_REQUIREMENT_: Look through the entries that follow and return each line that has the string "Message".

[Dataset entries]
= Beginning of Section =

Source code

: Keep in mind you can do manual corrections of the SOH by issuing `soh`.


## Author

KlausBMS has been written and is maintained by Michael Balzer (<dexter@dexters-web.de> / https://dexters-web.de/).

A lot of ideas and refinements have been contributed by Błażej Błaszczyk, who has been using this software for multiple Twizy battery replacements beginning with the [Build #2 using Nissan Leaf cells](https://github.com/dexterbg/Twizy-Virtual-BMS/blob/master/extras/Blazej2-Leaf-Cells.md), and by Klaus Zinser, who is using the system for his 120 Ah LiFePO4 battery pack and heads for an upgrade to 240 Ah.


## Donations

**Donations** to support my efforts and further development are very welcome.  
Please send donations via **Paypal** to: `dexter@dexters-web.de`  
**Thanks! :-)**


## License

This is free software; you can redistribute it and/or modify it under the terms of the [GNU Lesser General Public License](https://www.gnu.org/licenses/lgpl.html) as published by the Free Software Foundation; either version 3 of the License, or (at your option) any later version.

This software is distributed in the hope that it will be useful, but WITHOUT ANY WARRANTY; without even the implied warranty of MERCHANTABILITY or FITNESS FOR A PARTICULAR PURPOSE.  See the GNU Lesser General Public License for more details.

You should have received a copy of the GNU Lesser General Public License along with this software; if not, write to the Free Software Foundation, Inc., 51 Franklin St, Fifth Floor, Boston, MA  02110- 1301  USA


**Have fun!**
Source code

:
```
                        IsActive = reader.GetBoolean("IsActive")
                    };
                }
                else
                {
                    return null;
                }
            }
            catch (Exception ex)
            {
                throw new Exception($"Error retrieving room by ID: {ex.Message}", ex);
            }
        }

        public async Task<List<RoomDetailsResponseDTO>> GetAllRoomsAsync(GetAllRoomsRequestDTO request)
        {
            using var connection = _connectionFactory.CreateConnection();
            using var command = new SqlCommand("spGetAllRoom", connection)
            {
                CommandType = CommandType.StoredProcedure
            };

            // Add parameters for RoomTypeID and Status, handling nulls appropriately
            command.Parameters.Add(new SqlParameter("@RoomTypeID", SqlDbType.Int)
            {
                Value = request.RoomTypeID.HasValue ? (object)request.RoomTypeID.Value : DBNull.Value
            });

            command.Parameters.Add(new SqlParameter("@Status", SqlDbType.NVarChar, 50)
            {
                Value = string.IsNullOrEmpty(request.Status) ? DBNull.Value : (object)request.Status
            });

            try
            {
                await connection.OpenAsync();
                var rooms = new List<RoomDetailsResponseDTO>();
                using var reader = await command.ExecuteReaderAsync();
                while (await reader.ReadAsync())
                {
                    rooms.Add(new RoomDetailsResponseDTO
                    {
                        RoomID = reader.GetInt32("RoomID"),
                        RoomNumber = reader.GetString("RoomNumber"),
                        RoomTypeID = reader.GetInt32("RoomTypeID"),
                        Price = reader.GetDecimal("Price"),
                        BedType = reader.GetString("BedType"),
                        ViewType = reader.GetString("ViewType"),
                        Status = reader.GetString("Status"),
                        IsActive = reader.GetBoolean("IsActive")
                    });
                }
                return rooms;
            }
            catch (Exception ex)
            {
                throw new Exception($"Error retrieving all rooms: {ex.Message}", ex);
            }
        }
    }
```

= End of Section =

_SOLVED EXERCISE_:
                throw new Exception($"Error retrieving room by ID: {ex.Message}", ex);
                throw new Exception($"Error retrieving all rooms: {ex.Message}", ex);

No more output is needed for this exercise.